4. False declines and negative customer experiences

False declines statistic

On average, consumers’ top priorities when shopping in peak seasons include finding the best deals and finding what they want easily. Negative customer experiences and data breaches put those priorities at risk.

More than 1 in 5 businesses said they expect more frequent data breaches to be a significant challenge in peak seasons. 60% of consumers are most concerned about the credibility of an online retailer and how data breaches jeopardize their personal information when shopping online.

And when it comes to how negative experiences affect shoppers, 25% of consumers said they wouldn’t return to a website if it turned away their legitimate transaction. 52% of consumers said high shipping costs would likely give them a reason to abandon their online shopping carts.

Similarly, 40% of consumers said they would abandon their online shopping carts if they experienced long shipping or delivery times. 27% said they’d abandon their online carts if they experienced complicated ordering and checkout processes or if they had to enter their information too many times.

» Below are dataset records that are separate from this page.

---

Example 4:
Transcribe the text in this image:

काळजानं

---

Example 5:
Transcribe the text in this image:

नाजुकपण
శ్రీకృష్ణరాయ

Thankfully, consumers expect some level of friction. 46% of consumers cited longer shipping times as their most prominent online shopping issue. 42% cited stores or websites not having items in stock. 32% cited being unable to find the items they want online. At least 20% cited more difficulty with customer service requests as their most prominent online shopping issue.

Holiday season opportunities for e-commerce businesses

The business risks and consumer trends in the 2020 holiday season revealed five key opportunities that businesses can focus on year-round.

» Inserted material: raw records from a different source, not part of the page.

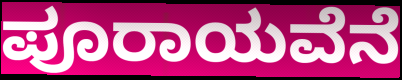
ಪೂರಾಯವೆನೆ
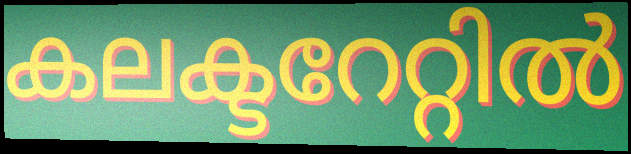
കലക്ടറേറ്റിൽ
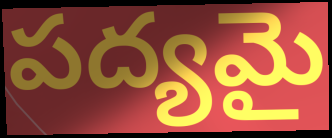
పద్యమై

1. Scale e-commerce operations to protect all digital services.
Fraud can occur at more than just checkout and payment. Scaling operations to include customer accounts, loyalty programs, and digital payment methods means establishing identity trust at every step of the customer journey. A digital fraud prevention platform that uses a global data network and machine learning can best detect known and emerging fraud attacks.

2. Adopt new delivery and pickup options like BOPIS and curbside pickup.
Consumer demand has continued to drive the need for BOPIS and curbside pickup, so don’t shy away from these options. In fact, BOPIS purchases increased 554% between May 2019 and May 2020, according to data from KIBO Commerce.

A fraud prevention platform that can account for things like payments fraud, promo abuse, and card testing can keep all your delivery channels protected.

3. Reduce friction to drive conversions and deliver exceptional customer experiences.
Ensuring good customer experiences is essential for peak-season success. Customers can experience friction at account creation, login, checkout, and payment.

An identity trust platform can help you reduce friction by assessing the risk or trust behind every experience. In the end, you can give good customers frictionless experiences and challenge suspicious behavior.

4. Get proactive about stopping fraud before you authorize a transaction.
When you stop fraud or malicious activity before you authorize a transaction, you reduce chargebacks and operational costs down the line. Taking a proactive approach means using tools to identify and stop high-risk transactions.

Meanwhile, fraud policy management experts can help you fine-tune your policies to identify and stop chargebacks from customers who dispute purchases often.

5. Prioritize inventory management to help customers find what they want quickly.
Proper inventory controls ensure you have enough products to meet customer demand. Inventory controls help you accurately assess product availability for customers across channels and maintain promotional agreements with suppliers. So it’s essential to protect it from bot attacks and other malicious activities.